The parallel ridges on your fingers likely developed to help with grip. Koalas display fine motor skills and require their hands to sustain static pressure, much like humans, when they climb vertically, hold onto small branches of the eucalyptus tree and reach out to grasp leaves for dinner. Fingerprints are present on both sexes and in all ages of koalas.
Even when viewed under a microscope, koala fingerprints are almost identical to human fingerprints. Close relatives of the koala, such as wombats and kangaroos, do not have fingerprints. The vulpine phalanger, a type of possum called a cuscus, also has fingerprints, but not as defined and similar to humans as koalas.

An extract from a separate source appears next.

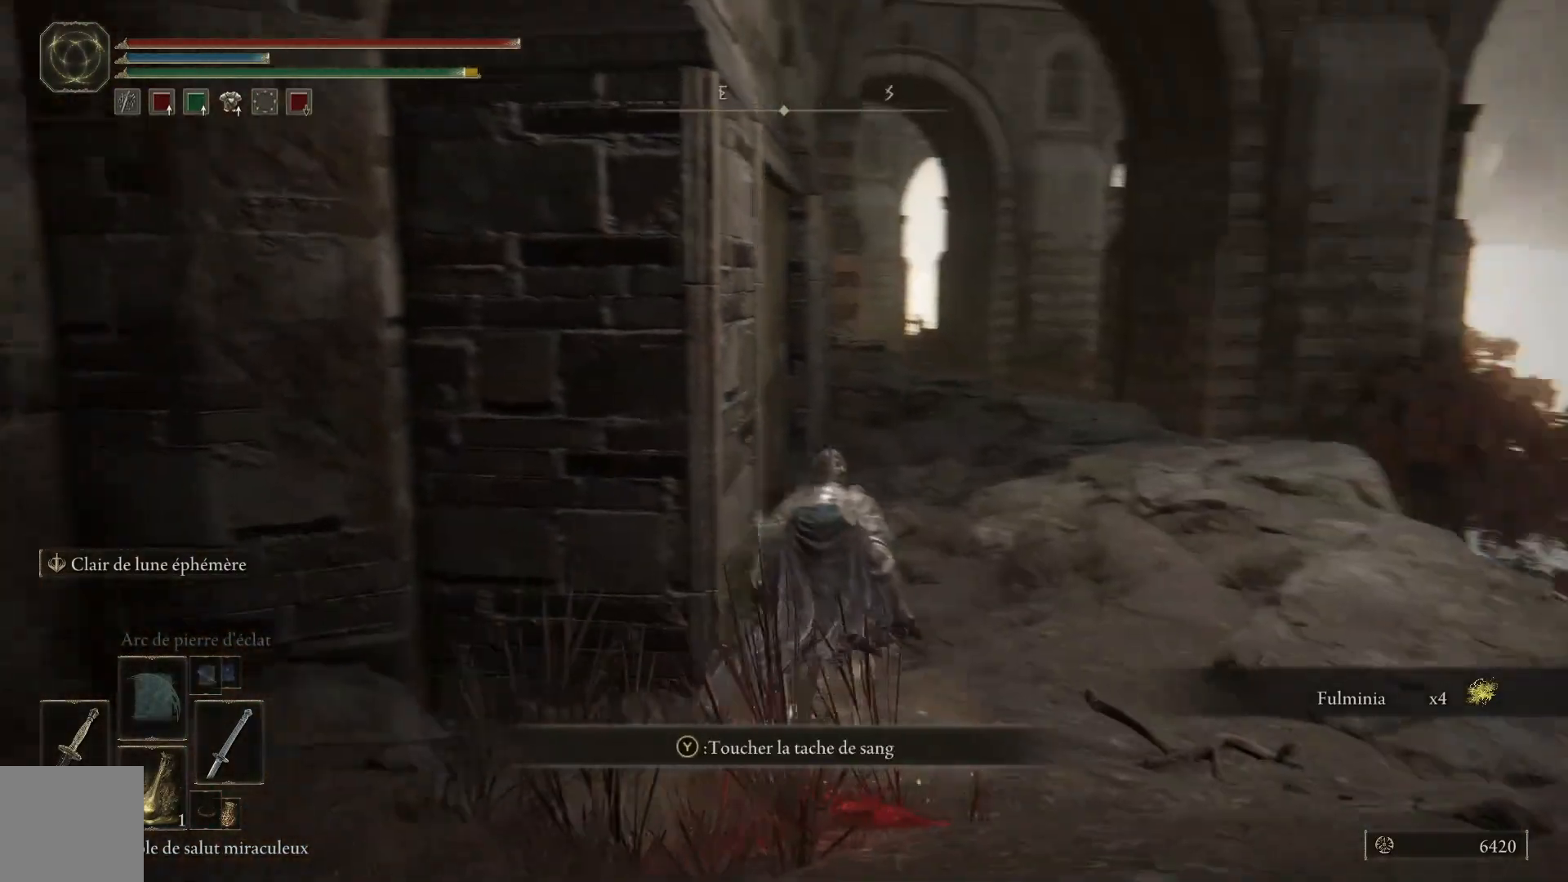
{"buttons": ["B"], "left_stick": "up", "right_stick": "center", "events": [[17, "right_stick", "center"], [117, "B", "down"], [450, "left_stick", "up"]]}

Koala fingerprints cover a smaller surface area than human prints. A person's entire palm and fingers are covered with distinct ridges, while only the fingertips and a portion of the koala’s palms and feet have the prints. The parts of their hands and feet that are not covered with prints have a wart-like projection.
Even if other species do not have fingerprints, they do have identifying features. Some animals, such as other species of phalanger, have fingerprint-like ridges on their tails. Animals with hairless snouts, such as pigs and dogs, have unique nose prints. Tigers' stripe patterns are unique to each animal and can also be used to identify a particular animal, just like a fingerprint.